# Shares of the 1903 Prize in Physics
You want to examine the laureates of the 1903 prize in physics and how they split the prize. Here is a query without projection:

db.laureates.find_one({"prizes": {"$elemMatch": {"category": "physics", "year": "1903"}}})
Which projection(s) will fetch ONLY the laureates' full names and prize share info? I encourage you to experiment with the console and re-familiarize yourself with the structure of laureate collection documents.

In [1]:
from pymongo import MongoClient

client = MongoClient('mongodb://localhost:27017')

# Connect to the "nobel" database
db = client.nobel

In [2]:
print(db.laureates.find_one({"prizes": {"$elemMatch": {"category": "physics", "year": "1903"}}}))

{'_id': ObjectId('6018024085c61d018cc9850d'), 'id': '4', 'firstname': 'Antoine Henri', 'surname': 'Becquerel', 'born': '1852-12-15', 'died': '1908-08-25', 'bornCountry': 'France', 'bornCountryCode': 'FR', 'bornCity': 'Paris', 'diedCountry': 'France', 'diedCountryCode': 'FR', 'gender': 'male', 'prizes': [{'year': '1903', 'category': 'physics', 'share': '2', 'motivation': '"in recognition of the extraordinary services he has rendered by his discovery of spontaneous radioactivity"', 'affiliations': [{'name': 'École Polytechnique', 'city': 'Paris', 'country': 'France'}]}]}


In [8]:
print(db.laureates.find_one({"prizes":["firstname", "surname", "prizes"]}))

None


In [4]:
print(db.laureates.find_one(["firstname", "surname", "prizes.share"]))

None


In [9]:
print(db.laureates.find_one({"prizes": {"firstname": 1, "surname": 1, "prizes.share": 1, "_id": 0}}))

None


# Rounding up the G.S. crew
In chapter 2, you used a regular expression object Regex to find values that follow a pattern. We can also use the regular expression operator $regex for the same purpose. For example, the following query:

{ "name": {$regex: "^Py"}    }
will fetch documents where the field 'name' starts with "Py". Here the caret symbol ^ means "starts with".

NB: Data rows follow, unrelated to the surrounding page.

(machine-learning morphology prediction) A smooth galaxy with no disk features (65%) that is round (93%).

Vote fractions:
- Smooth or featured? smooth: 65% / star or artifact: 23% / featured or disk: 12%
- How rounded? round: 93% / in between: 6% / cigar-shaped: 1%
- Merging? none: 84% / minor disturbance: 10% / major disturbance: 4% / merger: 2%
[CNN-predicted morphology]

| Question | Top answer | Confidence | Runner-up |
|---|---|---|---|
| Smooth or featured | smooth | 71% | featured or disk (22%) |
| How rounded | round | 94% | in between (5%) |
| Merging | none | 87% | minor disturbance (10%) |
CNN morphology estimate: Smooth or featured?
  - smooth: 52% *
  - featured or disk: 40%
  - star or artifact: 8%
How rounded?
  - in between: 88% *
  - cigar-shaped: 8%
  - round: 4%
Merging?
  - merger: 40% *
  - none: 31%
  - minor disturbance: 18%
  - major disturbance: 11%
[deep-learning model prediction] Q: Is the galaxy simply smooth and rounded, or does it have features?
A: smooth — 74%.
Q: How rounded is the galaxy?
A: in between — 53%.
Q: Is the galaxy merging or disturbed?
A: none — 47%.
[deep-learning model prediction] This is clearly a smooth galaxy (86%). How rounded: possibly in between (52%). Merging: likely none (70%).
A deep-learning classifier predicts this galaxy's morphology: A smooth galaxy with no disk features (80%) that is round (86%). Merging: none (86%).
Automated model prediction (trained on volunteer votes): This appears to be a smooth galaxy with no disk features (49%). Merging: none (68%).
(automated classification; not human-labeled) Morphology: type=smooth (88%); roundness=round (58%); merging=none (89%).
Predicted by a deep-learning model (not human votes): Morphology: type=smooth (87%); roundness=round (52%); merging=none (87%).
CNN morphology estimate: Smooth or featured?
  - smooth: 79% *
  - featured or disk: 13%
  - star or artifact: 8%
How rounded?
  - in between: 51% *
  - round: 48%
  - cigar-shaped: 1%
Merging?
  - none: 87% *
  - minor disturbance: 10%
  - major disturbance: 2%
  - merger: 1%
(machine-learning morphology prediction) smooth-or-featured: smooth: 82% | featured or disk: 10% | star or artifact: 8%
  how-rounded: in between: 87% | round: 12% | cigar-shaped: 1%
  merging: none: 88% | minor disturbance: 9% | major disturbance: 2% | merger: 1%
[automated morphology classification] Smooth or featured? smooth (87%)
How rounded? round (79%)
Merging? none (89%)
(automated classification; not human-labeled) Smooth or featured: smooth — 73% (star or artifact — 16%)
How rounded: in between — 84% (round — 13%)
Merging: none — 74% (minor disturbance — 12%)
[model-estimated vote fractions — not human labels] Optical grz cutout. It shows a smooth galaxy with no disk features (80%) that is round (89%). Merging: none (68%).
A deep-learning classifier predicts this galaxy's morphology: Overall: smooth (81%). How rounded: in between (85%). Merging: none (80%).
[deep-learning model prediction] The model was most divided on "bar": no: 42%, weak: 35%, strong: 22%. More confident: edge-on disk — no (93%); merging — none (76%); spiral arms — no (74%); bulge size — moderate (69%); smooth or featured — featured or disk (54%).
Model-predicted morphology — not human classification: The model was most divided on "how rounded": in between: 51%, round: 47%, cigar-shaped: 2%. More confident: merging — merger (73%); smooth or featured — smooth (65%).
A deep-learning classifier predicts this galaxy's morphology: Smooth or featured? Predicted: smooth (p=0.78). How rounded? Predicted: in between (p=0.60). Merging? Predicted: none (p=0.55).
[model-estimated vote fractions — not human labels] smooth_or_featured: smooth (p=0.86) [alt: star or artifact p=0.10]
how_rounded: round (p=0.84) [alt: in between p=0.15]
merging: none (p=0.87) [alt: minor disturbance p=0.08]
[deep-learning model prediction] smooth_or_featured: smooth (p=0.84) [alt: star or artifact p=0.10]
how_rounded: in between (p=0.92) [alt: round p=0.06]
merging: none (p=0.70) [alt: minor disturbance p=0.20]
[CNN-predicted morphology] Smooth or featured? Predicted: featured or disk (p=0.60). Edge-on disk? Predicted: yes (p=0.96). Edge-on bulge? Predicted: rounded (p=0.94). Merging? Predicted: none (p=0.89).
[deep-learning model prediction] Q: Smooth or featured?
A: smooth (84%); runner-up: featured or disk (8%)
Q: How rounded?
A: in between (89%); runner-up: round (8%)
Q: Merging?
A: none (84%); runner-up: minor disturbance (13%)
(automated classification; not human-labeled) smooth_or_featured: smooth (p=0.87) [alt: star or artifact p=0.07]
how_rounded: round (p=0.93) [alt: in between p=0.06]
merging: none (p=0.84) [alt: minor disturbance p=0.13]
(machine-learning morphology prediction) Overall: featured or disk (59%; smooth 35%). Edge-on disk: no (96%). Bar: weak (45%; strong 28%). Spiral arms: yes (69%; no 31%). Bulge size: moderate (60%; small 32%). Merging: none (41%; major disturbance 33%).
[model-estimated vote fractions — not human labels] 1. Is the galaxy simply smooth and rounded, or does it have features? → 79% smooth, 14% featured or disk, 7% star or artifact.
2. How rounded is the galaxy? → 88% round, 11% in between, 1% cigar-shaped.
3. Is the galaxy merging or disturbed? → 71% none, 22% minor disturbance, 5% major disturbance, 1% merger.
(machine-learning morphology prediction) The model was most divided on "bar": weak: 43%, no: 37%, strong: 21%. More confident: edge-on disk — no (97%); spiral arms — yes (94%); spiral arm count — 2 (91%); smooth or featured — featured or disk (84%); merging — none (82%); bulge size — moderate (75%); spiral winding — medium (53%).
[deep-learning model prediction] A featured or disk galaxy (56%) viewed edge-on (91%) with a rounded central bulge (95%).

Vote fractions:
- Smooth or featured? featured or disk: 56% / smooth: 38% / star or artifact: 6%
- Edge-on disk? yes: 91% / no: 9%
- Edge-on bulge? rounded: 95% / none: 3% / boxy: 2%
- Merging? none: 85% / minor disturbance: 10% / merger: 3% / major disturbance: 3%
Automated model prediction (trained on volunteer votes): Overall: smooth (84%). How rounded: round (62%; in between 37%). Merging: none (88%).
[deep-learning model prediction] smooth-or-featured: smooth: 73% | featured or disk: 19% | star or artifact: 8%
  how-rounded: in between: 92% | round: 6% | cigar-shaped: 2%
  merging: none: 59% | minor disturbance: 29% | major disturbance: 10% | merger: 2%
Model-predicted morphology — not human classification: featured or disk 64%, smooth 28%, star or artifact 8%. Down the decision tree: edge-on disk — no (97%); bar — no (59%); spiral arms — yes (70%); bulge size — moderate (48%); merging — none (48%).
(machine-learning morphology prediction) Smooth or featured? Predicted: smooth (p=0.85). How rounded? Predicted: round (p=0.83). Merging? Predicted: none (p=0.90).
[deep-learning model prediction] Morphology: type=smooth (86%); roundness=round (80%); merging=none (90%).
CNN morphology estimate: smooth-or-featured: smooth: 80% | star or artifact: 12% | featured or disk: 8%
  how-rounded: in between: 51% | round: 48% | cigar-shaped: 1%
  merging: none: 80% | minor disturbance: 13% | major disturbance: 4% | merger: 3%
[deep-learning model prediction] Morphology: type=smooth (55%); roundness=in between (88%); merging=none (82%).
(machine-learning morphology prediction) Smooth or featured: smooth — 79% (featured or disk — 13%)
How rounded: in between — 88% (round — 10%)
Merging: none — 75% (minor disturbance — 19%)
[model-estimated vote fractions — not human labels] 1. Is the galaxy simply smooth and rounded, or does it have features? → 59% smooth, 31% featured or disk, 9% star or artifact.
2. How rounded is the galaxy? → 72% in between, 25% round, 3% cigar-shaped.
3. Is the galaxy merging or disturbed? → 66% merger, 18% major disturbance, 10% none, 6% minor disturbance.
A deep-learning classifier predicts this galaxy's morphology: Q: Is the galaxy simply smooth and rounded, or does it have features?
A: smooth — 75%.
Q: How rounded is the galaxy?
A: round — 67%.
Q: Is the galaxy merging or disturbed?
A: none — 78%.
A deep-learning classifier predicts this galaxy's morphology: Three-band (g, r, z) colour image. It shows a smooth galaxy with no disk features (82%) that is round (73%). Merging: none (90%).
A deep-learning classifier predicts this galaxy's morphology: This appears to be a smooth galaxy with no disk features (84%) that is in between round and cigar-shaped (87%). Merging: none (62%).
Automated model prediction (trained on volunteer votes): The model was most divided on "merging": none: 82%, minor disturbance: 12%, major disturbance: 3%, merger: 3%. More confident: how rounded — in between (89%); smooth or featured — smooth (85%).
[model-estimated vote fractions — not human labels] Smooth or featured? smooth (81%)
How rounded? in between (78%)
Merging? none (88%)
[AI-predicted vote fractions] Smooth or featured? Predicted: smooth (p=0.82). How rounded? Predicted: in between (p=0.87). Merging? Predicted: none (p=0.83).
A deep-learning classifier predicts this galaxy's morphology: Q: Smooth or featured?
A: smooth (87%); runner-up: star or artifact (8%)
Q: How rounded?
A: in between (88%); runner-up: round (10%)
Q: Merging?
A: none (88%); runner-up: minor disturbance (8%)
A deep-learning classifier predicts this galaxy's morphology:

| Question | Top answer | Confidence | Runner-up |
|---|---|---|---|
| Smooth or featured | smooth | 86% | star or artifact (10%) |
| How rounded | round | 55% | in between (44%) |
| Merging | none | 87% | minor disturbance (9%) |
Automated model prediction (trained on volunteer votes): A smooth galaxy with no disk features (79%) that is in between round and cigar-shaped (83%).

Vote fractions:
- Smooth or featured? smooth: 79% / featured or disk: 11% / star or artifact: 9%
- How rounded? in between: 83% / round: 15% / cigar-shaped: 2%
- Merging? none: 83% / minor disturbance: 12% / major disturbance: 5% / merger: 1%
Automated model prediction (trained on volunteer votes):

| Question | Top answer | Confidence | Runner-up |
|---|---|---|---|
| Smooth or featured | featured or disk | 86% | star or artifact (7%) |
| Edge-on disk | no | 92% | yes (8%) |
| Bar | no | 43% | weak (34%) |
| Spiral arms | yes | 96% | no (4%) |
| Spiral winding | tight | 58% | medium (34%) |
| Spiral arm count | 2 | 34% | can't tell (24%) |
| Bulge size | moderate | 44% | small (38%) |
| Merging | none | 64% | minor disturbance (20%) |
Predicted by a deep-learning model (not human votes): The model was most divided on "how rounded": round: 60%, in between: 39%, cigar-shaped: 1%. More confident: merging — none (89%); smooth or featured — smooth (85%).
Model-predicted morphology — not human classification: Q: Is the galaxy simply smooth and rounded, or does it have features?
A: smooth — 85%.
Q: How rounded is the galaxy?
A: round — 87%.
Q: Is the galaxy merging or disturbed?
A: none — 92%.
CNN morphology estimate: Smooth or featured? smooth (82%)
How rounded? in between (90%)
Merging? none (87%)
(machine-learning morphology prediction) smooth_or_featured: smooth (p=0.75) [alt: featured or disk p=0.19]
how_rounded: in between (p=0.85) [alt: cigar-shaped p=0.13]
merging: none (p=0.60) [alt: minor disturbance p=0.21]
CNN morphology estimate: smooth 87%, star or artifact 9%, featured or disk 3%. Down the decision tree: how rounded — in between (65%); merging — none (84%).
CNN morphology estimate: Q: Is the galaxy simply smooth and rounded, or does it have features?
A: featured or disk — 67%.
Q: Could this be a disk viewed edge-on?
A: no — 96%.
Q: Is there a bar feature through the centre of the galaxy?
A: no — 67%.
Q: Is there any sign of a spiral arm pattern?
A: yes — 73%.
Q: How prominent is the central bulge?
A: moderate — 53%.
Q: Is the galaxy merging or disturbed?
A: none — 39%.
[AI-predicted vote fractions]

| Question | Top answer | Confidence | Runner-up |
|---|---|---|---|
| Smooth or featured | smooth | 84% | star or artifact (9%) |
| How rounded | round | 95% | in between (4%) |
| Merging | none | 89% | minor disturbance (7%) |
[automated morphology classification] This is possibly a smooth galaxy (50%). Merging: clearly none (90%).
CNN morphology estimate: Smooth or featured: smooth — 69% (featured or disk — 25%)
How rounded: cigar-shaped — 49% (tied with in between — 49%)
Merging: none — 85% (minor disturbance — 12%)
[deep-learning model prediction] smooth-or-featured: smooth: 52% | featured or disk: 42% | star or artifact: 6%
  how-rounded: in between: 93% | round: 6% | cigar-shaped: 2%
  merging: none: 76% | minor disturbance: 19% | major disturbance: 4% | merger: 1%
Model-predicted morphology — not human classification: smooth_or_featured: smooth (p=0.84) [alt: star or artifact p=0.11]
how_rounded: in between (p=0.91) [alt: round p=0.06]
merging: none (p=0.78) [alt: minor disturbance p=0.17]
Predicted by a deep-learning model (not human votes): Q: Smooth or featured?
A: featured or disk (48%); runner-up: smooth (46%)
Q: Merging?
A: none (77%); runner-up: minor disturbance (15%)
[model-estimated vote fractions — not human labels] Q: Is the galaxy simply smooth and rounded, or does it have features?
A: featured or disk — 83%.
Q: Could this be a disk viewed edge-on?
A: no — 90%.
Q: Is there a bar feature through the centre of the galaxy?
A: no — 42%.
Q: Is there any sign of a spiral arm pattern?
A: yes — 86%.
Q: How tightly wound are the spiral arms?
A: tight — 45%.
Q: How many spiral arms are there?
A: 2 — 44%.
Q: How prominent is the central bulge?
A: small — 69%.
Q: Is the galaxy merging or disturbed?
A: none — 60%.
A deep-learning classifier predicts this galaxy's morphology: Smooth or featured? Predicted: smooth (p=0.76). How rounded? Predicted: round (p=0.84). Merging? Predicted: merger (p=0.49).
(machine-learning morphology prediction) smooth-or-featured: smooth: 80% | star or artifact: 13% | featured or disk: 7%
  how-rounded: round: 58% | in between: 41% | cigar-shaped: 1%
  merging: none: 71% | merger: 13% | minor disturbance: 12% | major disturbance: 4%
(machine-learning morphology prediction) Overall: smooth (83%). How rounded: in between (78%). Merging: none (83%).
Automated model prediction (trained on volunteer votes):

In this exercise, you will use regular expressions, projection, and list comprehension to collect the full names of laureates whose initials are "G.S.".

In [10]:
# Find laureates whose first name starts with "G" and last name starts with "S"
docs = db.laureates.find(
    filter={
        "firstname": {"$regex": "^G"},
        "surname": {"$regex": "^S"}})
# Print the first document 
print(docs[0])

{'_id': ObjectId('6018024085c61d018cc985e8'), 'id': '421', 'firstname': 'George D.', 'surname': 'Snell', 'born': '1903-12-19', 'died': '1996-06-06', 'bornCountry': 'USA', 'bornCountryCode': 'US', 'bornCity': 'Bradford, MA', 'diedCountry': 'USA', 'diedCountryCode': 'US', 'diedCity': 'Bar Harbor, ME', 'gender': 'male', 'prizes': [{'year': '1980', 'category': 'medicine', 'share': '3', 'motivation': '"for their discoveries concerning genetically determined structures on the cell surface that regulate immunological reactions"', 'affiliations': [{'name': 'Jackson Laboratory', 'city': 'Bar Harbor, ME', 'country': 'USA'}]}]}


In [11]:
# Use projection to select only firstname and surname
docs = db.laureates.find(
        filter= {"firstname" : {"$regex" : "^G"},
                 "surname" : {"$regex" : "^S"}  },
	projection=["firstname", "surname"]) 

# Print the first document 
print(docs[0])

{'_id': ObjectId('6018024085c61d018cc985e8'), 'firstname': 'George D.', 'surname': 'Snell'}


In [12]:
# Use projection to select only firstname and surname
docs = db.laureates.find(
       filter= {"firstname" : {"$regex" : "^G"},
                "surname" : {"$regex" : "^S"}  },
   projection= ["firstname", "surname"]  )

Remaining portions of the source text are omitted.